Beware of any architecture that needs clustered application servers to get a reasonable degree of performance. London Stock Exchange had just such a problem recently when they pulled an existing Tandem-based system and replaced it with clustered .Net servers.
You will have a lot of trouble getting this type of performance from a single Java or .Net server - really you need to consider C or C++. A clustered architecture is much more error prone to build and deploy and harder to guarantee uptime from.
For really high volumes you need to think in terms of using asynchronous I/O for networking (i.e. poll(), select() and asynchronous writes or their Windows equivalents), possibly with a pool of worker threads.

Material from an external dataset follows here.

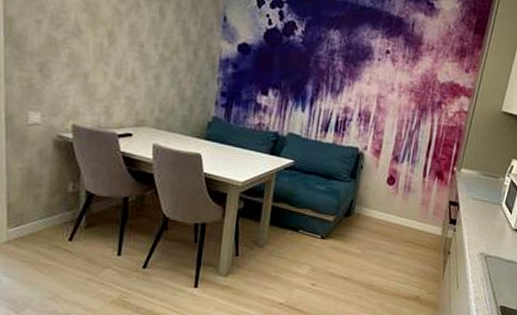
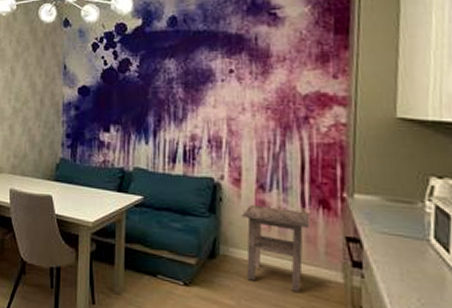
side table: none [373,172,428,242] -> present [242,204,310,292]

Read up about the C10K problem for some more insight into this.
There is a very mature C++ framework called ACE (Adaptive Communications Environment) which was designed for high volume server applications in telecommunications. It may be a good foundation for your product - it has support for quite a variety of concurrency models and deals with most of the nuts and bolts of synchronisation within the framework. You might find that the time spent learning how to drive this framework pays you back in less development and easier implementation and testing.
One Thread for the receiving of instrument updates which will process the update and put it in a BlockingQueue.
One Thread to take the update from the BlockingQueue and hand it off to the process that handles that instrument, or set of instruments. This process will need to serialize the events to an instrument so the customer will not receive notices out-of-order.
This process (Thread) will need to iterated through the list of customers registered to receive notification and create a list of customers who should be notified based on their criteria. The process should then hand off the list to another process that will notify the customer of the change.
The notification process should iterate through the list and send each notification event to another process that handles how the customer wants to be notified (email, etc.).
One of the problems will be that with 100,000 customers synchronizing access to the list of customers and their criteria to be monitored.
You should try to find a way to organize the alerts as a tree and be able to quickly decide what alerts can be triggered by an update.
For example let's assume that the alert is the level of a certain indicator. Said indicator can have a range of 0, n. I would groups the clients who want to be notified of the level of the said indicator in a sort of a binary tree. That way you can scale it properly (you can actually implement a subtree as a process on a different machine) and the number of matches required to find the proper subset of clients will always be logarithmic.
Probably the Apache Mina network application framework as well as Apache Camel for messages routing are the good start point. Also Kilim message-passing framework looks very promising.